Given request a: In the SMPLer-X readme below, on which GPU was the inference docker image tested?

- [2024-02-29] HuggingFace demo is online!
- [2023-10-23] Support visualization through SMPL-X mesh overlay and add inference docker.
- [2023-10-02] arXiv preprint is online!
- [2023-09-28] Homepage and Video are online!
- [2023-07-19] Pretrained models are released.
- [2023-06-15] Training and testing code is released.
conda create -n smplerx python=3.8 -y
conda activate smplerx
conda install pytorch==1.12.0 torchvision==0.13.0 torchaudio==0.12.0 cudatoolkit=11.3 -c pytorch -y
pip install mmcv-full==1.7.1 -f https://download.openmmlab.com/mmcv/dist/cu113/torch1.12.0/index.html
pip install -r requirements.txt
# install mmpose
cd main/transformer_utils
pip install -v -e .
cd ../..
docker pull wcwcw/smplerx_inference:v0.2
docker run --gpus all -v <vid_input_folder>:/smplerx_inference/vid_input \
-v <vid_output_folder>:/smplerx_inference/vid_output \
wcwcw/smplerx_inference:v0.2 --vid <video_name>.mp4
# Currently any customization need to be applied to /smplerx_inference/smplerx/inference_docker.py
- We recently developed a docker for inference at docker hub.
- This docker image uses SMPLer-X-H32 as inference baseline and was tested at RTX3090 & WSL2 (Ubuntu 20.04).
Model | Backbone | #Datasets | #Inst. | #Params | MPE | Download | FPS |
---|---|---|---|---|---|---|---|
SMPLer-X-S32 | ViT-S | 32 | 4.5M | 32M | 82.6 | model | 36.17 |
SMPLer-X-B32 | ViT-B | 32 | 4.5M | 103M | 74.3 | model | 33.09 |
SMPLer-X-L32 | ViT-L | 32 | 4.5M | 327M | 66.2 | model | 24.44 |
SMPLer-X-H32 | ViT-H | 32 | 4.5M | 662M | 63.0 | model | 17.47 |
- MPE (Mean Primary Error): the average of the primary errors on five benchmarks (AGORA, EgoBody, UBody, 3DPW, and EHF)

[Stored data]
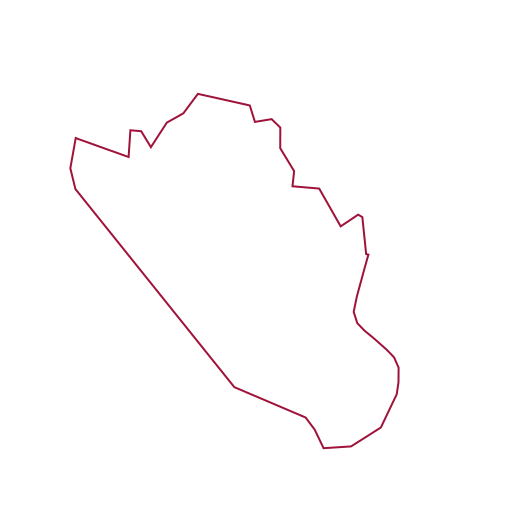 SVG path tracing the border of Vale of Glamorgan, rotated 46°
{"feature_id": "GBR-2117", "entity_name": "Vale of Glamorgan", "entity_type": "Unitary Authority (wales)", "adm_level": 1, "iso_a3": "GBR", "parent_name": "United Kingdom", "parent_adm1": "", "projection": "albers", "projection_center": [-3.357, 51.45], "detail": "fine", "context": "isolated", "style": "outline", "palette": "rose", "viewbox_px": 512, "rotation_deg": 46, "n_neighbors": 0, "source": "natural_earth", "source_scale": "10m", "svg_char_len": 695}
<svg xmlns="http://www.w3.org/2000/svg" viewBox="0 0 512 512"><g transform="rotate(46 256 256)"><path d="M453.2,250.8L466.1,285.3L459.0,319.9L441.2,340.9L421.7,334.4L406.7,332.5L335.3,362.7L82.4,339.4L63.9,328.6L45.9,303.7L46.9,303.2L48.4,302.6L96.3,278.9L78.3,259.0L86.5,251.9L104.7,256.0L98.1,227.5L102.9,209.1L99.0,185.2L143.4,155.9L147.4,157.9L158.8,163.6L168.4,149.7L180.5,149.3L195.3,163.7L221.4,169.6L231.2,181.3L251.4,163.7L293.5,174.5L297.2,153.8L301.9,152.5L331.1,175.4L333.1,174.2L339.8,185.7L355.2,211.6L364.1,224.6L374.7,229.8L385.2,229.8L397.3,228.4L414.3,227.1L424.8,227.1L435.4,231.0L445.9,241.3L446.1,241.6L453.2,250.8Z" fill="none" stroke="#9f1239" stroke-width="2"/></g></svg>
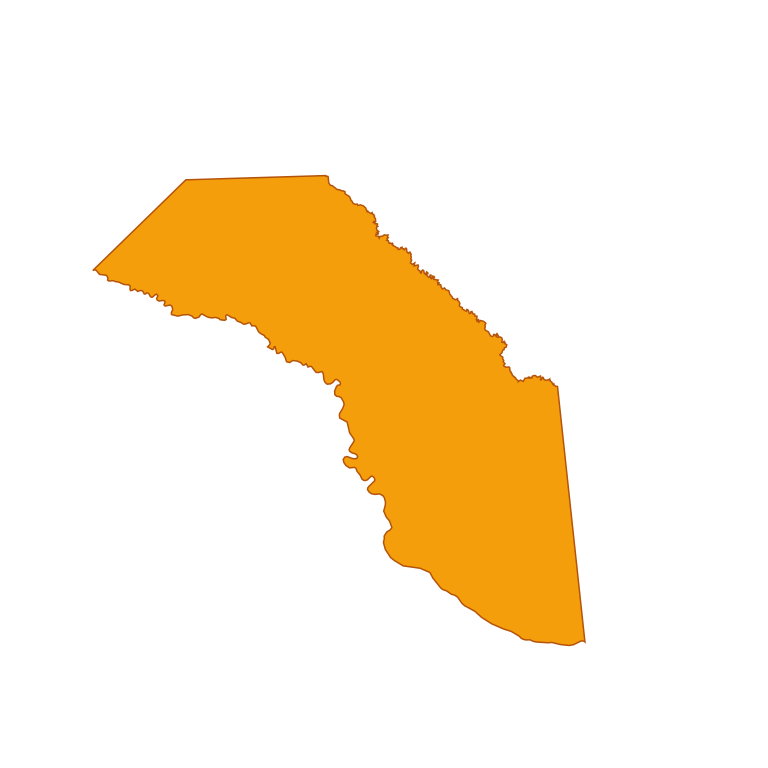 Cravo Norte, Arauca, Colombia (Mercator projection), rotated 32°
{"feature_id": "7082276B36906579253224", "entity_name": "Cravo Norte", "entity_type": "district", "adm_level": 2, "iso_a3": "COL", "parent_name": "Colombia", "parent_adm1": "Arauca", "projection": "mercator", "projection_center": [-70.099, 6.342], "detail": "fine", "context": "isolated", "style": "filled", "palette": "amber", "viewbox_px": 768, "rotation_deg": 32, "n_neighbors": 0, "source": "geoboundaries", "source_scale": "gbopen_adm2", "svg_char_len": 6161}
<svg xmlns="http://www.w3.org/2000/svg" viewBox="0 0 768 768"><g transform="rotate(32 384 384)"><path d="M532.4,294.1L530.9,295.0L528.9,294.8L528.0,294.0L528.0,294.9L527.5,294.9L525.3,293.5L523.6,293.5L522.9,292.7L522.2,293.0L521.8,292.1L521.3,293.3L519.3,295.1L517.1,295.3L515.6,294.1L515.0,294.2L515.1,297.2L514.7,297.5L514.3,297.4L514.4,296.2L512.5,294.3L510.6,297.0L507.9,296.6L506.2,297.8L505.6,299.1L506.2,300.6L504.8,300.9L504.3,302.1L503.4,302.2L503.8,301.5L503.5,301.2L502.8,301.7L502.9,302.6L500.5,304.4L500.7,308.0L497.6,308.4L496.7,310.6L496.6,310.2L493.5,309.9L492.2,309.0L491.2,309.3L490.9,308.9L488.4,308.6L486.5,307.2L485.8,307.2L485.6,306.6L484.1,306.2L482.6,304.7L482.3,303.8L481.2,303.3L478.3,305.2L476.0,305.2L475.5,304.5L475.9,302.7L473.3,302.0L473.1,300.6L471.3,299.7L470.4,298.2L467.7,298.3L466.7,297.7L467.5,295.0L466.7,292.6L467.6,291.4L466.9,289.5L468.1,287.9L467.3,285.6L464.9,285.7L464.6,284.7L464.2,285.0L463.2,284.2L462.9,285.8L461.8,286.2L460.8,283.8L459.6,282.6L458.0,282.4L456.0,283.7L455.9,282.8L453.1,281.4L452.9,282.6L454.2,284.1L451.1,283.5L450.7,283.9L451.2,285.3L450.9,286.3L448.9,286.7L444.8,284.4L442.1,284.7L440.0,283.8L439.5,281.6L438.3,280.6L438.3,278.7L437.9,278.4L435.1,278.1L432.2,279.0L431.8,281.1L430.1,279.3L429.3,280.3L430.3,280.8L429.9,281.6L428.1,280.5L428.0,279.1L426.9,277.2L425.3,278.3L423.8,276.7L422.6,277.5L420.1,275.9L419.4,276.7L420.0,278.1L419.0,279.0L416.4,276.8L415.5,276.7L414.8,276.9L415.4,277.7L415.3,278.7L410.7,278.9L409.9,277.7L407.5,278.1L406.4,277.7L405.6,275.4L403.3,274.1L402.1,274.1L400.8,272.0L401.0,273.2L400.0,274.6L396.9,275.0L396.0,274.2L392.3,273.0L389.5,270.5L386.7,271.4L384.4,270.5L383.2,272.4L381.0,271.5L380.0,270.1L379.3,269.8L377.0,271.2L376.6,270.4L377.4,270.0L377.2,269.0L375.8,269.6L375.2,269.2L375.0,267.1L370.8,268.9L370.1,268.0L370.3,266.7L369.1,266.3L368.2,266.7L368.8,266.8L368.3,267.4L368.8,269.3L368.3,269.7L367.2,269.0L365.9,266.8L365.4,267.2L366.0,269.0L365.5,269.8L362.3,269.1L362.1,268.3L362.8,267.4L362.1,266.4L360.7,266.4L361.1,269.0L359.4,268.7L357.5,266.7L356.3,266.9L356.1,268.2L356.7,270.3L356.2,270.5L354.6,269.1L352.1,269.0L351.1,267.7L351.0,266.2L349.8,265.0L346.9,267.9L345.9,265.0L344.7,267.5L342.3,267.3L341.8,264.3L340.4,263.8L340.0,262.1L338.5,260.7L338.5,259.9L336.4,258.4L335.7,258.7L335.6,260.2L333.5,259.9L331.2,257.1L330.2,257.5L330.2,259.3L328.7,259.0L327.8,259.6L326.8,258.4L325.9,259.6L325.9,261.4L324.9,262.4L323.6,261.2L322.5,261.8L321.1,261.5L318.3,261.8L317.6,261.6L317.4,260.6L316.4,260.2L316.0,261.2L315.0,261.0L313.8,261.9L311.7,260.2L310.3,260.7L310.5,259.9L309.6,259.2L310.1,257.6L308.9,257.4L308.5,255.5L306.8,256.8L305.2,257.3L304.3,259.6L302.3,261.0L302.6,262.9L300.9,261.7L298.7,262.7L297.8,261.4L299.4,260.2L299.6,259.6L297.5,259.2L298.8,258.1L298.8,257.5L296.6,257.3L295.5,256.5L294.6,255.0L295.2,253.6L294.2,253.6L293.8,251.8L293.0,251.8L291.6,252.9L290.7,252.1L289.8,252.7L289.1,252.5L289.4,251.4L290.7,251.2L290.9,250.7L289.1,248.3L287.1,247.5L287.0,246.6L286.3,246.5L285.5,245.6L284.1,246.1L283.1,244.9L282.4,246.4L279.5,246.4L278.7,246.0L278.5,246.8L274.9,244.3L271.8,243.9L269.0,244.6L267.3,246.4L265.9,245.6L264.8,246.7L262.3,247.2L259.9,245.9L259.1,245.9L255.5,243.4L250.1,243.3L249.1,241.6L247.3,241.7L246.0,242.6L243.9,242.7L241.0,243.9L235.1,243.2L233.3,243.9L230.6,242.8L226.9,237.9L226.3,237.7L224.7,238.6L224.2,238.1L107.8,315.8L76.9,442.1L77.9,440.6L79.9,440.1L84.6,441.8L91.1,438.9L93.7,440.4L94.6,442.4L96.2,442.4L99.7,439.8L102.0,439.5L104.9,438.2L110.7,437.4L115.2,435.1L117.0,435.6L118.3,438.1L119.4,439.1L120.6,438.4L122.4,435.5L126.1,436.0L127.7,433.9L129.4,433.1L130.8,433.3L132.7,434.6L133.8,434.4L134.4,432.7L135.4,432.0L137.0,432.2L139.6,433.7L140.9,433.6L141.7,432.9L142.6,429.7L143.6,428.3L145.6,429.1L145.8,432.0L147.2,433.0L149.4,432.8L152.3,430.2L154.0,429.8L154.9,430.5L155.5,433.5L157.0,433.9L160.9,430.3L163.0,430.5L165.4,432.9L165.8,436.1L167.0,437.7L173.2,435.7L176.6,432.2L181.3,428.8L185.6,428.1L187.4,428.8L189.3,428.3L191.7,425.1L191.7,422.5L192.6,421.0L198.3,420.8L200.6,420.2L203.1,419.1L205.7,416.9L209.0,415.9L210.9,416.3L214.4,414.8L215.5,414.0L215.9,412.8L213.7,410.3L213.8,409.0L214.4,408.3L219.4,408.4L222.6,407.3L226.3,408.4L230.3,407.6L233.1,407.7L234.8,406.6L236.5,404.1L238.1,403.1L241.1,404.8L243.0,403.4L244.6,403.0L250.1,406.2L252.6,406.6L256.8,406.3L258.2,407.2L262.5,407.4L265.9,409.7L266.2,411.6L265.6,414.2L271.1,413.9L271.9,412.8L271.1,410.7L272.0,410.1L276.8,414.8L278.3,414.0L279.8,411.4L280.9,411.1L286.2,413.9L289.2,416.5L290.1,416.7L292.7,415.7L294.1,412.5L298.1,410.6L302.0,410.0L305.3,410.9L306.3,410.2L307.3,408.0L310.6,409.9L312.0,408.0L313.2,407.6L320.1,410.1L322.0,409.3L324.8,406.3L326.9,407.3L331.1,412.5L333.4,413.9L335.8,414.3L338.5,412.3L339.8,409.5L340.2,406.5L341.0,405.4L342.3,405.1L345.6,405.6L347.0,406.9L347.1,408.4L345.5,409.3L345.0,411.2L345.9,416.2L348.0,419.1L350.2,419.5L352.6,418.5L354.9,418.3L359.2,420.6L361.1,422.6L361.9,426.5L362.0,432.4L362.7,434.2L364.6,436.4L372.9,435.8L380.7,443.6L387.6,446.6L388.7,447.7L388.9,448.8L388.8,456.4L389.3,458.3L390.5,459.2L393.2,459.4L396.4,458.5L398.6,458.5L400.0,459.4L400.4,461.0L399.5,462.6L396.7,463.9L391.1,465.1L389.5,466.8L389.4,469.6L391.5,471.8L394.9,473.3L399.3,473.4L403.1,470.4L404.8,470.3L407.4,472.3L412.2,474.0L415.7,476.3L417.8,476.5L419.3,475.8L420.7,474.1L421.9,469.3L422.8,468.4L423.8,468.4L426.0,469.0L427.4,470.9L425.4,479.1L425.3,480.7L426.1,482.4L428.6,483.5L431.5,483.7L434.7,482.5L438.6,479.5L442.3,479.3L444.6,480.3L447.8,483.3L449.4,486.3L451.1,491.9L456.2,495.5L461.4,497.3L466.8,501.6L466.6,504.2L464.8,507.9L464.7,512.8L466.4,515.3L467.1,517.8L467.9,519.1L472.8,523.6L481.7,527.7L486.3,528.2L496.6,528.1L512.1,521.2L521.6,519.7L523.4,519.8L528.3,522.7L540.8,527.1L543.3,527.1L546.5,526.3L552.7,526.6L555.6,525.6L559.5,525.8L566.4,528.7L569.9,529.3L581.7,528.6L590.4,530.2L602.5,530.3L615.2,528.4L622.9,526.4L632.7,526.2L634.7,526.9L636.9,526.8L639.7,526.0L643.4,523.6L647.5,523.0L650.0,522.0L660.1,516.6L663.4,514.2L671.6,511.5L679.6,507.6L682.9,504.6L687.3,497.5L689.7,496.1L691.1,496.3L532.4,294.1Z" fill="#f59e0b" stroke="#b45309" stroke-width="1.5"/></g></svg>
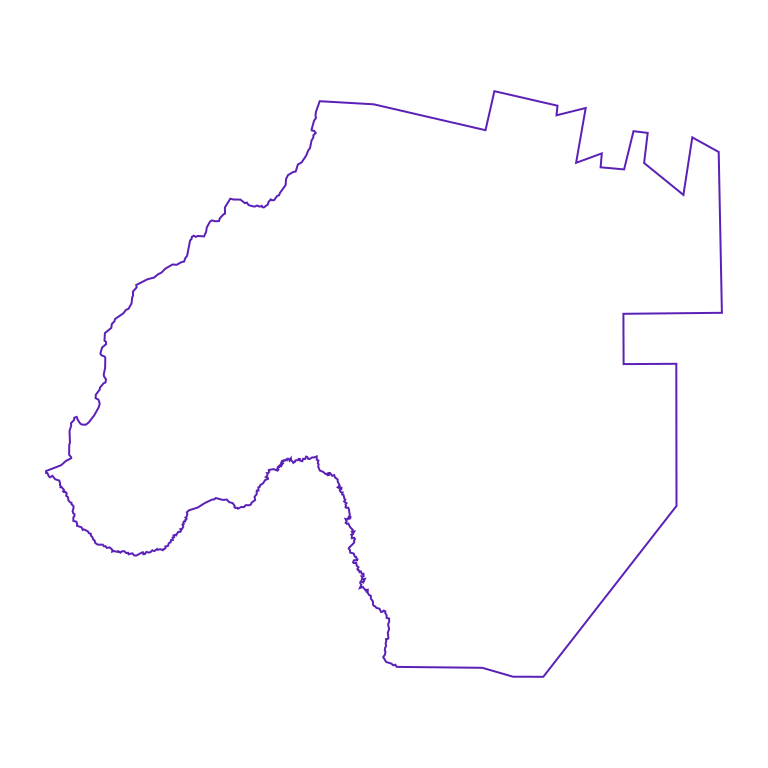 Anta, Salta, Argentina
{"feature_id": "61730980B73249877879896", "entity_name": "Anta", "entity_type": "district", "adm_level": 2, "iso_a3": "ARG", "parent_name": "Argentina", "parent_adm1": "Salta", "projection": "mercator", "projection_center": [-64.349, -24.908], "detail": "fine", "context": "isolated", "style": "outline", "palette": "violet", "viewbox_px": 768, "rotation_deg": 0, "n_neighbors": 0, "source": "geoboundaries", "source_scale": "gbopen_adm2", "svg_char_len": 6050}
<svg xmlns="http://www.w3.org/2000/svg" viewBox="0 0 768 768"><path d="M46.1,471.0L46.1,473.0L47.4,473.1L48.8,476.2L50.1,477.3L52.4,475.8L55.1,479.2L59.3,480.6L60.1,483.3L60.0,485.4L61.1,486.6L60.7,487.2L61.9,487.4L64.1,490.1L63.1,491.4L64.2,492.2L65.6,492.0L66.7,493.4L66.2,495.8L67.9,497.1L68.5,500.5L70.4,502.5L71.5,502.8L71.6,504.4L73.4,505.9L73.5,508.2L72.6,511.0L73.3,513.4L74.5,514.2L74.4,516.0L73.4,517.3L73.3,520.9L76.4,521.7L77.2,524.0L77.0,525.8L81.5,527.3L82.8,529.9L83.8,529.4L85.2,530.0L88.2,531.6L88.8,533.1L90.8,533.8L90.9,535.6L92.4,537.2L93.4,539.7L94.6,540.5L95.3,543.0L97.8,544.7L102.8,544.7L103.9,546.3L105.5,546.2L106.7,547.9L109.7,547.4L112.4,549.9L112.2,551.6L113.7,551.0L117.0,551.8L118.0,551.2L118.6,552.1L119.5,551.8L120.4,552.6L122.1,551.3L124.4,551.2L126.0,553.0L128.2,552.8L128.6,554.3L132.3,553.3L134.2,555.4L136.2,555.6L142.4,552.3L143.2,552.4L143.3,554.2L144.8,554.1L146.4,551.9L148.9,552.6L150.7,552.0L152.3,550.3L154.4,551.1L157.1,549.0L157.7,549.8L160.2,549.2L162.8,550.2L163.3,549.2L164.4,549.1L165.5,548.0L165.4,546.4L167.9,546.0L168.8,543.2L170.6,542.3L170.9,540.2L172.8,540.1L172.6,537.6L174.0,537.3L173.5,535.4L175.3,534.8L176.0,535.4L178.2,531.9L180.5,531.8L181.0,530.5L180.4,529.2L182.0,529.0L183.3,526.5L182.5,524.7L183.8,524.0L183.2,522.7L183.9,521.5L185.1,521.5L185.2,520.1L186.4,519.5L186.4,518.3L185.5,517.6L186.6,516.7L187.4,513.9L186.8,512.3L189.0,510.3L197.8,507.5L204.7,503.1L212.1,499.6L214.4,499.3L215.8,498.0L222.5,499.9L226.8,499.6L229.1,502.1L232.7,503.1L234.6,505.8L234.5,507.3L235.7,508.0L237.1,507.7L238.0,508.7L241.2,507.0L243.9,507.1L245.7,505.2L249.7,505.2L250.9,504.4L251.6,502.6L255.1,500.1L254.6,496.7L256.6,494.4L256.8,490.6L258.4,490.6L258.4,487.3L259.7,486.9L260.1,485.3L263.2,483.1L265.1,480.1L268.0,478.9L267.8,477.9L265.9,477.0L267.1,476.1L267.6,473.9L267.1,473.1L268.2,473.1L269.2,471.8L268.8,470.0L273.5,469.1L276.8,470.4L277.2,469.2L277.9,470.2L278.4,469.5L277.6,468.6L277.8,467.1L279.4,467.1L279.8,466.5L279.2,465.8L279.8,465.3L281.2,466.1L281.8,464.9L280.8,464.3L281.3,462.8L281.8,464.0L283.0,463.4L282.4,462.3L282.6,460.8L283.6,461.0L284.0,460.2L284.9,460.6L285.7,459.8L286.8,460.2L286.8,459.2L287.9,458.6L288.8,458.9L289.5,460.5L290.9,458.3L291.2,460.7L292.6,461.4L293.3,462.9L295.0,461.7L295.4,460.4L298.6,460.0L298.7,458.9L299.9,459.0L300.0,460.5L302.3,461.2L303.1,458.8L305.1,459.0L306.1,456.6L307.2,456.9L308.3,458.9L309.6,459.0L312.2,457.4L313.9,457.5L316.7,456.4L316.8,459.8L318.4,460.5L317.8,463.3L318.6,464.3L318.2,466.6L319.8,470.5L323.2,471.9L325.6,474.0L326.7,473.9L327.6,475.2L329.0,475.0L328.5,473.0L330.0,472.9L332.2,475.8L334.2,475.1L334.9,477.3L337.7,479.5L337.7,481.5L339.6,485.5L337.7,487.3L338.4,487.7L339.4,486.8L340.1,487.1L339.9,488.0L341.4,487.8L341.4,489.1L340.1,489.6L339.8,490.5L340.8,492.1L342.7,492.5L342.1,494.4L343.5,495.0L344.4,498.6L345.3,499.6L344.1,501.4L346.5,503.1L345.5,504.2L346.0,505.9L345.5,507.1L346.2,507.8L348.2,507.7L348.8,508.8L349.8,515.2L349.3,516.2L350.4,516.7L350.5,517.8L349.7,518.7L348.3,517.8L347.6,519.4L345.5,518.9L346.6,521.7L345.7,522.9L347.1,523.9L348.4,523.6L350.2,527.3L352.6,529.6L352.2,531.3L354.4,531.3L353.9,532.4L352.1,532.2L352.9,534.2L351.3,534.7L351.9,535.6L351.8,538.2L354.2,537.8L355.0,539.1L354.0,540.6L354.2,542.6L349.0,547.8L348.8,548.8L349.9,550.0L350.2,552.6L353.7,553.5L354.8,556.6L356.2,557.0L356.6,558.8L357.5,559.4L357.2,560.2L353.8,560.3L353.1,562.4L353.7,563.1L356.2,562.8L356.8,565.9L358.5,567.2L357.4,568.8L357.7,569.9L358.6,570.0L359.5,572.1L360.8,571.4L361.8,573.8L363.5,573.8L363.6,576.1L361.6,576.3L362.4,577.4L361.8,579.5L364.9,578.9L363.3,582.5L361.3,581.4L360.4,581.8L360.2,583.0L361.4,585.0L359.9,588.0L362.9,587.0L365.3,590.0L367.8,589.7L367.8,590.9L366.3,591.2L366.4,591.7L367.7,592.6L368.9,594.9L370.8,595.8L370.9,598.7L372.9,601.4L373.0,604.6L373.7,605.8L375.2,606.4L376.4,607.9L379.5,608.7L381.0,611.9L382.3,611.9L383.7,610.6L385.3,611.3L385.2,612.9L386.6,615.3L386.7,618.0L389.1,618.5L389.2,621.6L388.1,624.3L389.1,629.1L387.8,632.6L388.4,638.0L387.8,638.9L386.0,639.1L386.3,641.4L385.6,643.2L386.1,645.8L385.1,647.8L384.8,650.3L385.5,651.7L384.9,654.7L383.2,657.1L386.2,662.0L391.4,663.6L393.2,665.3L395.3,664.7L396.5,666.7L398.1,666.9L482.2,667.8L513.0,676.7L543.3,676.8L676.5,505.9L676.3,363.8L623.6,364.1L623.4,313.8L721.9,312.8L718.7,152.0L692.3,137.4L683.4,194.9L644.1,163.0L647.7,132.9L633.5,131.2L624.1,169.4L600.6,167.3L601.8,153.4L576.1,162.8L585.7,108.0L556.5,115.3L557.5,105.7L494.4,91.2L485.5,130.2L373.7,104.3L319.7,101.2L315.9,112.0L315.5,116.1L316.0,117.8L314.0,120.8L311.6,129.5L311.7,130.4L314.2,130.9L315.7,133.0L313.4,135.2L313.3,137.7L311.6,140.3L310.0,148.1L308.2,150.5L306.2,155.6L301.6,162.4L297.9,164.5L295.7,171.5L293.0,172.1L288.0,175.1L286.1,178.9L285.6,185.1L280.1,192.7L279.0,195.3L277.2,195.9L274.1,200.1L272.0,200.3L270.8,199.4L268.7,201.7L267.8,204.5L263.9,207.4L262.4,207.2L261.7,205.9L259.5,206.6L257.2,205.5L255.0,206.5L253.3,206.4L248.6,205.1L246.9,202.6L245.0,203.2L240.4,199.6L233.5,199.5L230.3,198.7L224.9,207.4L225.0,213.7L223.7,214.2L219.9,218.2L219.0,221.0L215.7,221.3L211.7,220.4L209.9,221.8L206.8,227.4L206.1,231.9L204.0,236.4L197.8,236.0L195.8,236.9L193.7,235.7L191.8,237.0L191.5,239.1L190.1,240.4L187.1,255.8L185.4,258.0L184.1,261.5L181.1,262.3L176.7,264.8L172.5,264.5L165.4,268.6L161.4,272.6L157.6,274.6L154.2,277.5L147.4,279.3L136.2,285.0L136.7,287.3L132.9,291.6L133.1,295.6L132.2,297.4L131.5,303.5L128.5,308.8L125.9,309.9L123.5,313.2L115.2,318.9L114.3,321.5L111.8,324.0L111.3,327.9L104.9,333.1L104.5,340.6L106.0,342.0L106.1,344.1L102.1,347.5L100.4,353.5L101.2,355.1L104.8,356.7L105.3,357.9L105.1,368.0L103.7,374.6L104.2,376.8L106.0,379.3L105.5,382.4L103.5,383.4L99.9,387.7L99.8,389.4L95.8,394.7L95.6,398.2L98.4,399.6L99.5,402.6L99.6,404.4L98.6,407.5L94.1,415.5L88.9,422.2L85.9,424.7L81.9,424.6L80.3,423.6L77.8,420.0L76.7,416.9L74.3,417.7L74.0,420.1L71.0,423.2L71.2,425.7L69.5,430.9L70.0,442.7L69.3,444.3L69.1,454.7L71.1,457.1L71.2,458.2L65.8,461.0L61.2,465.2L46.1,471.0Z" fill="none" stroke="#5b21b6" stroke-width="2"/></svg>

Given request b: Find every line in the rows above that contains the string "palette", and copy each one.

Answer a: RTX3090

Answer b:
{"feature_id": "GBR-2117", "entity_name": "Vale of Glamorgan", "entity_type": "Unitary Authority (wales)", "adm_level": 1, "iso_a3": "GBR", "parent_name": "United Kingdom", "parent_adm1": "", "projection": "albers", "projection_center": [-3.357, 51.45], "detail": "fine", "context": "isolated", "style": "outline", "palette": "rose", "viewbox_px": 512, "rotation_deg": 46, "n_neighbors": 0, "source": "natural_earth", "source_scale": "10m", "svg_char_len": 695}
{"feature_id": "7082276B36906579253224", "entity_name": "Cravo Norte", "entity_type": "district", "adm_level": 2, "iso_a3": "COL", "parent_name": "Colombia", "parent_adm1": "Arauca", "projection": "mercator", "projection_center": [-70.099, 6.342], "detail": "fine", "context": "isolated", "style": "filled", "palette": "amber", "viewbox_px": 768, "rotation_deg": 32, "n_neighbors": 0, "source": "geoboundaries", "source_scale": "gbopen_adm2", "svg_char_len": 6161}
{"feature_id": "61730980B73249877879896", "entity_name": "Anta", "entity_type": "district", "adm_level": 2, "iso_a3": "ARG", "parent_name": "Argentina", "parent_adm1": "Salta", "projection": "mercator", "projection_center": [-64.349, -24.908], "detail": "fine", "context": "isolated", "style": "outline", "palette": "violet", "viewbox_px": 768, "rotation_deg": 0, "n_neighbors": 0, "source": "geoboundaries", "source_scale": "gbopen_adm2", "svg_char_len": 6050}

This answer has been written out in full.